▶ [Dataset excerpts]
★ ★ ★ ★ ★

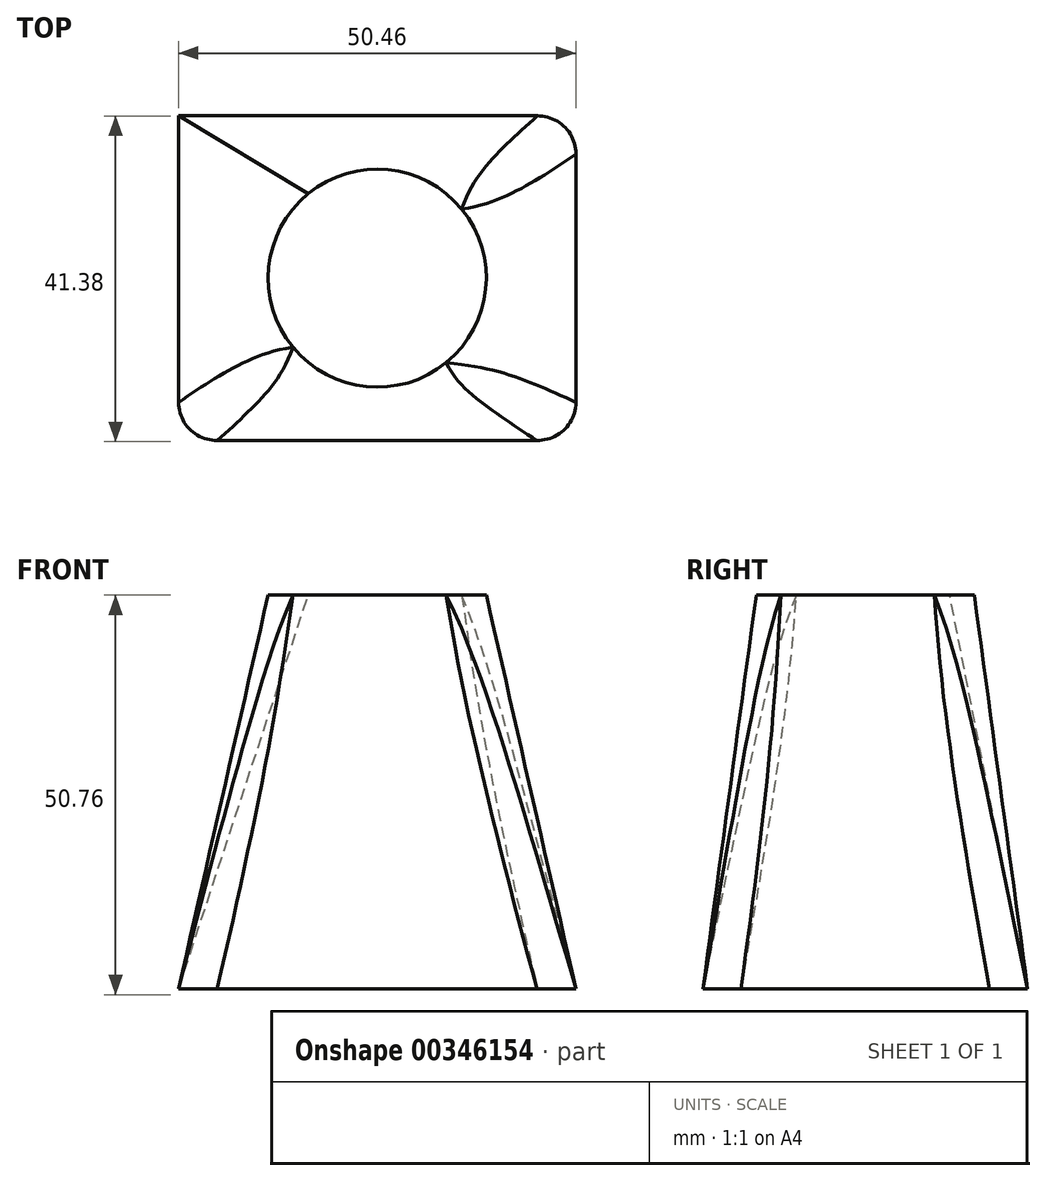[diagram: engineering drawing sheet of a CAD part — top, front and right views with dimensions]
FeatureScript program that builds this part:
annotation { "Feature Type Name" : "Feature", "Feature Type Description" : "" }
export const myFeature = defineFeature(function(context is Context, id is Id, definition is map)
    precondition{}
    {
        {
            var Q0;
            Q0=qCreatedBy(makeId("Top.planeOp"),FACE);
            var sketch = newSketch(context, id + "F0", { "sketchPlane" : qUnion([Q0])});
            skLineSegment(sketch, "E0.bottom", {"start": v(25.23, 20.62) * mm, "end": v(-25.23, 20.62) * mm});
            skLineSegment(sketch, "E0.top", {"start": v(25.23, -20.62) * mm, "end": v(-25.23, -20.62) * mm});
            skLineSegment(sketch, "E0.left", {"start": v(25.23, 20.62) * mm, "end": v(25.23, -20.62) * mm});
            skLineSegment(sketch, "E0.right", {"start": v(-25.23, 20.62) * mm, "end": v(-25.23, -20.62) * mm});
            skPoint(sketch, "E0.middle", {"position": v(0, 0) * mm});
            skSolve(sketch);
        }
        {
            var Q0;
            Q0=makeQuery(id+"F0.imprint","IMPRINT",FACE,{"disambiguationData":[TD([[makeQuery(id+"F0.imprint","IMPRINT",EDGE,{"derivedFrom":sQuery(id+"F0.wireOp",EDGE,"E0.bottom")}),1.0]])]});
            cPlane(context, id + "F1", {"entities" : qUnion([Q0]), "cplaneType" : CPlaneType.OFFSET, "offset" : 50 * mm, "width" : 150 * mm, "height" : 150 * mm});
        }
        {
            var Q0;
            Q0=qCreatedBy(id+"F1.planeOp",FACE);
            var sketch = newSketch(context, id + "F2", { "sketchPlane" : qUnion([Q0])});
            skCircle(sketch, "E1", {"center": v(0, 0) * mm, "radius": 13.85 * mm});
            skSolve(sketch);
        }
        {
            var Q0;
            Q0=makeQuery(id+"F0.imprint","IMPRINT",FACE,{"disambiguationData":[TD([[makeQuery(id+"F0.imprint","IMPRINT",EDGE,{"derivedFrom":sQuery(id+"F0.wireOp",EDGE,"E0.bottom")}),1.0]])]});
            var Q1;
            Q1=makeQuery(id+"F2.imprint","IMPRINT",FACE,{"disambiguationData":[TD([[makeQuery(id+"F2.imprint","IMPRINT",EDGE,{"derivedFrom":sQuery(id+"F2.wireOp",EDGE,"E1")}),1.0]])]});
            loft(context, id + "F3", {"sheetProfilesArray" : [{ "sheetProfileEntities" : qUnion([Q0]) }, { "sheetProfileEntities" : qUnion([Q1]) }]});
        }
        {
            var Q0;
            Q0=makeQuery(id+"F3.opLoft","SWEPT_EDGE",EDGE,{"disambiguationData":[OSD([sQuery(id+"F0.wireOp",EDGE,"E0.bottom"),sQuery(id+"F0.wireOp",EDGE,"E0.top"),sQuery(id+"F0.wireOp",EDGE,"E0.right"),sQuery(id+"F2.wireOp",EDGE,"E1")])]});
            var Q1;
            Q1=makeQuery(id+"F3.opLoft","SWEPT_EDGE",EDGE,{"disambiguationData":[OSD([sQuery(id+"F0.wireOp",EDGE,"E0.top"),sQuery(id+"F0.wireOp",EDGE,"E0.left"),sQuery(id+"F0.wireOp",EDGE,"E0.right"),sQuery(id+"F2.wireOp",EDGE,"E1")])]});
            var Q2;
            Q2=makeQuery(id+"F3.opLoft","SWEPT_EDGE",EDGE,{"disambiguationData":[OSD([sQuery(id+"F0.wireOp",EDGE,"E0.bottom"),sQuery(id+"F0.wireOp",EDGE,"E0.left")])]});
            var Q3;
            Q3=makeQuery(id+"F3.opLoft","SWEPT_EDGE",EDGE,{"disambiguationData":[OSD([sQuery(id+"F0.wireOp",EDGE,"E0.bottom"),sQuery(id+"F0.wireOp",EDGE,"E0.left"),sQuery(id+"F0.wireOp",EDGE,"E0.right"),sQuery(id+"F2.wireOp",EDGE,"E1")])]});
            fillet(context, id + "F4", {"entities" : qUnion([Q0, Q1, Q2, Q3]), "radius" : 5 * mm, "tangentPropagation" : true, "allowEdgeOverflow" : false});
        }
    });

★ ★ ★ ★ ★

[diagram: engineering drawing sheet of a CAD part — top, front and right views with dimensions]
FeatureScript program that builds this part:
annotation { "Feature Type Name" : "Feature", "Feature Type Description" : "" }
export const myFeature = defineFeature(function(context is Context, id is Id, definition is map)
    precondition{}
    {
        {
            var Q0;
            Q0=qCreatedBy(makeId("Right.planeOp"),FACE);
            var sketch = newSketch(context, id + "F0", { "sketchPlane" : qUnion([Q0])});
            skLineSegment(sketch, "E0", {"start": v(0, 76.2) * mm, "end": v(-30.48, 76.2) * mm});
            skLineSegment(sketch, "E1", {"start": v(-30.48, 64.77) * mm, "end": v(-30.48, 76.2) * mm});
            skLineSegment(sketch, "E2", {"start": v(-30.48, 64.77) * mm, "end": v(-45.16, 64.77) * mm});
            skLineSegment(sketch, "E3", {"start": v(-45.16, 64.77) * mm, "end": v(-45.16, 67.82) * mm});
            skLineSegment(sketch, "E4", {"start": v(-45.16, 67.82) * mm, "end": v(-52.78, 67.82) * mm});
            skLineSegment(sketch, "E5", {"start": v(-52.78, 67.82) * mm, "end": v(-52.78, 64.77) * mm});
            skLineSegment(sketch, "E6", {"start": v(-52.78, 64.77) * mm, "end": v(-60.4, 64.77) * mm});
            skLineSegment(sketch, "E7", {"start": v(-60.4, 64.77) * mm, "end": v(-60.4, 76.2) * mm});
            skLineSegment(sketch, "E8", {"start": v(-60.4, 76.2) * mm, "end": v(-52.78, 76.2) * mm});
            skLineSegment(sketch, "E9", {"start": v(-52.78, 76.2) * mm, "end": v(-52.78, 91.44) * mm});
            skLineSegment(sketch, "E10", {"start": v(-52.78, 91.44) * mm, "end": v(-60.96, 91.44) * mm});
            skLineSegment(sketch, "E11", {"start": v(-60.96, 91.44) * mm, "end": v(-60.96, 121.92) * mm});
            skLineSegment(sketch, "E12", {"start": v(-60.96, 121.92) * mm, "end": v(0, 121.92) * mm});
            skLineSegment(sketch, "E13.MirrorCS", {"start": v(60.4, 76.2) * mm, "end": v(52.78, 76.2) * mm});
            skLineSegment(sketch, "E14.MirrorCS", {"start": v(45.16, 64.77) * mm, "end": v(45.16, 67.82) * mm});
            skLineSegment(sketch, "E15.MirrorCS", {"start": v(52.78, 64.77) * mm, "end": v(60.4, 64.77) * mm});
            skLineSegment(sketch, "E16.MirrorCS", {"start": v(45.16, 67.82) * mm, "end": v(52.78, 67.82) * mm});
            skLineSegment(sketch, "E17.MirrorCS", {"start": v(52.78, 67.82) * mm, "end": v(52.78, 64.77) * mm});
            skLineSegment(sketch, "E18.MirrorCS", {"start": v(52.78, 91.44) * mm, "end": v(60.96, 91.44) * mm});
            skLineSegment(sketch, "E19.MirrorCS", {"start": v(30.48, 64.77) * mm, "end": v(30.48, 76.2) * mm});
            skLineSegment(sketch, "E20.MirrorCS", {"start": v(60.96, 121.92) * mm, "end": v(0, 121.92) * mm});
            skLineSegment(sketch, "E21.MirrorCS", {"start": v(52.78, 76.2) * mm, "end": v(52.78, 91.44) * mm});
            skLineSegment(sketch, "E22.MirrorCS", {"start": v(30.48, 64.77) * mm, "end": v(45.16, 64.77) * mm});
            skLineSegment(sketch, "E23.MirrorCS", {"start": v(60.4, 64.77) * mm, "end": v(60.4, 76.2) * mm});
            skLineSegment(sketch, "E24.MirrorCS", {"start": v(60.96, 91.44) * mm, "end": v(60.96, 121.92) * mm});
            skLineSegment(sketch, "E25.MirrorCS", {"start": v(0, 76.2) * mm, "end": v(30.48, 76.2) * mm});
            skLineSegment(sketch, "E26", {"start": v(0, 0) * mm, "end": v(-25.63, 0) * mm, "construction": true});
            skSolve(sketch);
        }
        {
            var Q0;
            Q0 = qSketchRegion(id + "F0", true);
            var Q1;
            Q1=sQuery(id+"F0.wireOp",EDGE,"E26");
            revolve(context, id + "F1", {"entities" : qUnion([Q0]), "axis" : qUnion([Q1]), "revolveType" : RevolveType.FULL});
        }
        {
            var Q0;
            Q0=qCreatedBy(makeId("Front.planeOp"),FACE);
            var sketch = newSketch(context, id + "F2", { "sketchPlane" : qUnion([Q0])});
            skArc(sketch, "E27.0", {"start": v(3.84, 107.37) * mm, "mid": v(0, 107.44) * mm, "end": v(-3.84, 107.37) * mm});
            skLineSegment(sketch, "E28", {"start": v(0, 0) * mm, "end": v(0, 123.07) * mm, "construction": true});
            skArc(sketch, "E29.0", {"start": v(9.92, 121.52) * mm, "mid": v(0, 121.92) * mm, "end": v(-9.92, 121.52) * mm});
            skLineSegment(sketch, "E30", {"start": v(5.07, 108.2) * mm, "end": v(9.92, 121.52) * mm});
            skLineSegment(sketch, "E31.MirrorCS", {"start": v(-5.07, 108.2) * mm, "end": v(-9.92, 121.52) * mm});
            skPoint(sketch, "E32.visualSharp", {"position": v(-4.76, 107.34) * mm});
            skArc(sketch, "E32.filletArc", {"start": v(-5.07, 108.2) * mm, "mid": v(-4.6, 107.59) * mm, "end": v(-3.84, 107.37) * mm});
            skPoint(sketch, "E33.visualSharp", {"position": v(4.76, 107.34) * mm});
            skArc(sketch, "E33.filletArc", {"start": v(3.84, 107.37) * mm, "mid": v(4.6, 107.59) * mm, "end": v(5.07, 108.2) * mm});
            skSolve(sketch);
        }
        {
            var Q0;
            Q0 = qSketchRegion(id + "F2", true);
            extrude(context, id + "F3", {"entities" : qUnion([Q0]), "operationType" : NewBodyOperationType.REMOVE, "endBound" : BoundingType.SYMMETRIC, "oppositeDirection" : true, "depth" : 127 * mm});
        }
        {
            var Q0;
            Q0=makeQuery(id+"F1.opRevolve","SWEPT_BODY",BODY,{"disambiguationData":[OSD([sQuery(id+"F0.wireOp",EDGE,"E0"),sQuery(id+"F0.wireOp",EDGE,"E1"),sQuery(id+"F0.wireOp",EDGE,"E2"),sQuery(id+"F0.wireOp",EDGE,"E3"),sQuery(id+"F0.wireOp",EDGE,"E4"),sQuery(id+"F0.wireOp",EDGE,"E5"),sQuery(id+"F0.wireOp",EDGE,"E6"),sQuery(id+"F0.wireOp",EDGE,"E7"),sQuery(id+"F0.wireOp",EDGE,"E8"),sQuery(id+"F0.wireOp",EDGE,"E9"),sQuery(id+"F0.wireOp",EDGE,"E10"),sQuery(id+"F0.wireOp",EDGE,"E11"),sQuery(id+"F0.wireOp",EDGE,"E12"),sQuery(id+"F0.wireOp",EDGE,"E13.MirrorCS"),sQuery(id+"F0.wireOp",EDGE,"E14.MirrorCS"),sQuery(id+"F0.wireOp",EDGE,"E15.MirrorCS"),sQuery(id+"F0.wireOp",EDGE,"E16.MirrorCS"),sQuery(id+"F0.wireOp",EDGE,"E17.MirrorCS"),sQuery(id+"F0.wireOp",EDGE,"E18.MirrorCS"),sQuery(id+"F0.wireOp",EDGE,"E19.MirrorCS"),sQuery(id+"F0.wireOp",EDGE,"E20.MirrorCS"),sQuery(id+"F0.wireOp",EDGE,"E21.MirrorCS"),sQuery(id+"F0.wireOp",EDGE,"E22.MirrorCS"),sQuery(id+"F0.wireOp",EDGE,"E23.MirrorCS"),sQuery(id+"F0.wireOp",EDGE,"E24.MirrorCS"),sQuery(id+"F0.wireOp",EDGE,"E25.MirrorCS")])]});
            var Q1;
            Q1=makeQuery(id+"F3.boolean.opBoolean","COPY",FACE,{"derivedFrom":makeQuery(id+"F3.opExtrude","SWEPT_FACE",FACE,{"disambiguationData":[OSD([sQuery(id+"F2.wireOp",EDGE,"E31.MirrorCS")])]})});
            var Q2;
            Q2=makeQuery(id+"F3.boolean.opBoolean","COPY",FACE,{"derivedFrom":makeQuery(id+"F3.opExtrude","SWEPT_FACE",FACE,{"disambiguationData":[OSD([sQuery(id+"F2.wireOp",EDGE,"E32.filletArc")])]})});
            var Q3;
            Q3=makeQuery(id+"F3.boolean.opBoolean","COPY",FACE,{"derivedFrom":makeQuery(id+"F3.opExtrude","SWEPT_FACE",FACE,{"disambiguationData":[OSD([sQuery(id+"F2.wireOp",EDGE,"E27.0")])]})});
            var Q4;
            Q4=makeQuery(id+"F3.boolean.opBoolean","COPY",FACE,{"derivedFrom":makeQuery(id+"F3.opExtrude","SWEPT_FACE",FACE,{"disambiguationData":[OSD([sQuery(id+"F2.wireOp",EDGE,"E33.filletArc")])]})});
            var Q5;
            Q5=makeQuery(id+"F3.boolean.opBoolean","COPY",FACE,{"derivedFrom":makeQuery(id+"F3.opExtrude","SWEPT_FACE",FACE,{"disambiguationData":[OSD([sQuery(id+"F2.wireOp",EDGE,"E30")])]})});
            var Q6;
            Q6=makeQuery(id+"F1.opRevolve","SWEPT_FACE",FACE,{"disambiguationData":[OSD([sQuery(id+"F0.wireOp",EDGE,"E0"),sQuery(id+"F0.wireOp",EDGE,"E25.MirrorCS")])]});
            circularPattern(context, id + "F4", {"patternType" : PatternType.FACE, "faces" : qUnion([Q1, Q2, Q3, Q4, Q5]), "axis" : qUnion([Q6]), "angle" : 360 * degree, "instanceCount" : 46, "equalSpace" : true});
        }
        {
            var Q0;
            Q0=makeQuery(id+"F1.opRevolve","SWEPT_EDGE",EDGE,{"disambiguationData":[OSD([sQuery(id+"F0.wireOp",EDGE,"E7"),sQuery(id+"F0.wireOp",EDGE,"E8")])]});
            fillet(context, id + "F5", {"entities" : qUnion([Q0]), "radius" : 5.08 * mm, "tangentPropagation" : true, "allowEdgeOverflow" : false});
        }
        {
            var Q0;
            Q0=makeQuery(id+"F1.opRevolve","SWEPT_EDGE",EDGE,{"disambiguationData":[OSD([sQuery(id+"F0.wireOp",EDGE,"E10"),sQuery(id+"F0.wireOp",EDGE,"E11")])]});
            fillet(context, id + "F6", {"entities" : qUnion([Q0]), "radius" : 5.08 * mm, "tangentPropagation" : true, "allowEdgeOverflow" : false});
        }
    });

★ ★ ★ ★ ★

▶ [Task statement] Return every line of the data that contains the string "position".

▶ [Worked solution]
            skPoint(sketch, "E0.middle", {"position": v(0, 0) * mm});
            skPoint(sketch, "E32.visualSharp", {"position": v(-4.76, 107.34) * mm});
            skPoint(sketch, "E33.visualSharp", {"position": v(4.76, 107.34) * mm});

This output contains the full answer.